The elephant is set to dance; RoE to improve to ~15%
SBIN’s earnings in FY21 have been more than the sum of what it did in the preceding five years (FY16-20). Its FY22 earnings will be close to the sum of the past six years (FY16-21). SBIN appears well positioned to report a strong uptick in earnings, led by normalization in credit cost. This, along with an expected uptick in core operating performance, will further propel earnings growth. We estimate PPOP at 14% CAGR over FY21-23E v/s 6% CAGR over FY18-21, enabling the bank to achieve ~15% RoE (decadal high) by FY23E.
Valuation and view
SBIN has historically delivered over 15% RoE for 10 years, before the worst phase of the corporate cycle hit earnings, to the point that the bank reported back-to-back losses in FY17/FY18. It reported a strong FY21/1QFY22 in a challenging environment. Deposit growth stood strong, led by healthy CASA trends, while loan growth is likely to recover gradually over FY22-23E.

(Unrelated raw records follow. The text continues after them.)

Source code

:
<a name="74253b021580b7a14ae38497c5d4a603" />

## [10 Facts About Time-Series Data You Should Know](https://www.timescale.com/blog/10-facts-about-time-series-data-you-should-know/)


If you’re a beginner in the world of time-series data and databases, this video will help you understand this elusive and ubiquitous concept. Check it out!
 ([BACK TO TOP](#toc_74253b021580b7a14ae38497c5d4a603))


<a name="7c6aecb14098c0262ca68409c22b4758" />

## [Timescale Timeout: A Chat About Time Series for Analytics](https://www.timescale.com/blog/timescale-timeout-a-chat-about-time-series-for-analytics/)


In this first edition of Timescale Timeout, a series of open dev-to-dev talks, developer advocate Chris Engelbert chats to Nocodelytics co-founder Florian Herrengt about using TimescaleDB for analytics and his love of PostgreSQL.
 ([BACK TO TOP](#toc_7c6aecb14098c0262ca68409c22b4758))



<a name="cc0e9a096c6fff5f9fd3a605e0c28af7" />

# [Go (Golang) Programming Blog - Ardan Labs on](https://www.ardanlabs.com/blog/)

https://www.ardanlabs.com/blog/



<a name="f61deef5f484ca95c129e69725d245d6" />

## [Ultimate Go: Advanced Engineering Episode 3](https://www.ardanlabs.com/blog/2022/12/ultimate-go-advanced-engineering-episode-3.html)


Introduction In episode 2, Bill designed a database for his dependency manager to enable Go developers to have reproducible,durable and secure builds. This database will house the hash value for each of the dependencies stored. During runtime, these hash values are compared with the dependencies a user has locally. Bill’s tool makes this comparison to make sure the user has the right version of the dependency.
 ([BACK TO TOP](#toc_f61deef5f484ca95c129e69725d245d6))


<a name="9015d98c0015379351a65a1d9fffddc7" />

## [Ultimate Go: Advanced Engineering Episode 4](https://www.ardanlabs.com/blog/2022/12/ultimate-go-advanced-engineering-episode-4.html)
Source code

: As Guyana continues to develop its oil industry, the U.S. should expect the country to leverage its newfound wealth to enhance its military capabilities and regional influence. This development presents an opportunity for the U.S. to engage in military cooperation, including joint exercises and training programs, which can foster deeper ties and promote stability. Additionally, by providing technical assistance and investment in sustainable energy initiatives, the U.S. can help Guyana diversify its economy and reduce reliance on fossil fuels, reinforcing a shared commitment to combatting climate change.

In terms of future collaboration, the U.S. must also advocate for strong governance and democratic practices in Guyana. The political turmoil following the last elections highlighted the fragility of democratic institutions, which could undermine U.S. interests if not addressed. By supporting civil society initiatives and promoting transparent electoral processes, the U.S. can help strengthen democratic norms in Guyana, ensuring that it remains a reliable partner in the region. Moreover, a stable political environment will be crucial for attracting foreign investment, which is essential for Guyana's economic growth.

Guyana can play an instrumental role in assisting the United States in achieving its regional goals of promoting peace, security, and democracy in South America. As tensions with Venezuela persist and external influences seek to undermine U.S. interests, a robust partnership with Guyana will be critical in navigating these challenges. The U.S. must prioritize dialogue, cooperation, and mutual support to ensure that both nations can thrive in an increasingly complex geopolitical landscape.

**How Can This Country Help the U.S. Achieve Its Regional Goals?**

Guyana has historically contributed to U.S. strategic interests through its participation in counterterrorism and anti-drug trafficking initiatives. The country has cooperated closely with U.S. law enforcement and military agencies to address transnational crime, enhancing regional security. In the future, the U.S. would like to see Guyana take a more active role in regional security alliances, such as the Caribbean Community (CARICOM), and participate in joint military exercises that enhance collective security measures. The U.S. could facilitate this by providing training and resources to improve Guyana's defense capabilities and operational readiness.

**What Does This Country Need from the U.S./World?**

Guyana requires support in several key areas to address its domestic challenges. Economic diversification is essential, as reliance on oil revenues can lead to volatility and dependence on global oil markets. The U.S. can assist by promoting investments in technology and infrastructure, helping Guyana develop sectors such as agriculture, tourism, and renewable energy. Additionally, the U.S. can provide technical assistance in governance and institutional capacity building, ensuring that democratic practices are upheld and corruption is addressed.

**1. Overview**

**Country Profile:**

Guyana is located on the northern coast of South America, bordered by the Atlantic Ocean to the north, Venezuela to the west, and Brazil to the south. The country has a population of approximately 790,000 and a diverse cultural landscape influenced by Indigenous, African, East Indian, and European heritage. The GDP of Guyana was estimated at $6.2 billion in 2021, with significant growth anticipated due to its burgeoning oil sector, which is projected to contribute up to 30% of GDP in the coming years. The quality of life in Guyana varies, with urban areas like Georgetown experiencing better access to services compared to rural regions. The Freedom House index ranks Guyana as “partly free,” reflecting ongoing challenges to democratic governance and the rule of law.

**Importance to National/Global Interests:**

Asset quality outlook remains particularly encouraging. The management has improved PCR to ~68%. Continued recoveries would further support the earnings momentum. SBIN holds unutilized COVIDrelated provisions of ~INR91b, which should limit credit cost.
SBIN has reported a RoE of ~9.5% in FY21 – the highest since AQR started in FY16 and is now aiming to reclaim 15% RoE in the medium term. We project a RoA/RoE of 0.8%/14.6% by FY23E, and reiterate SBIN as our top BUY with a TP of INR600/share (1.4x FY23E ABV + INR190/share from subsidiaries).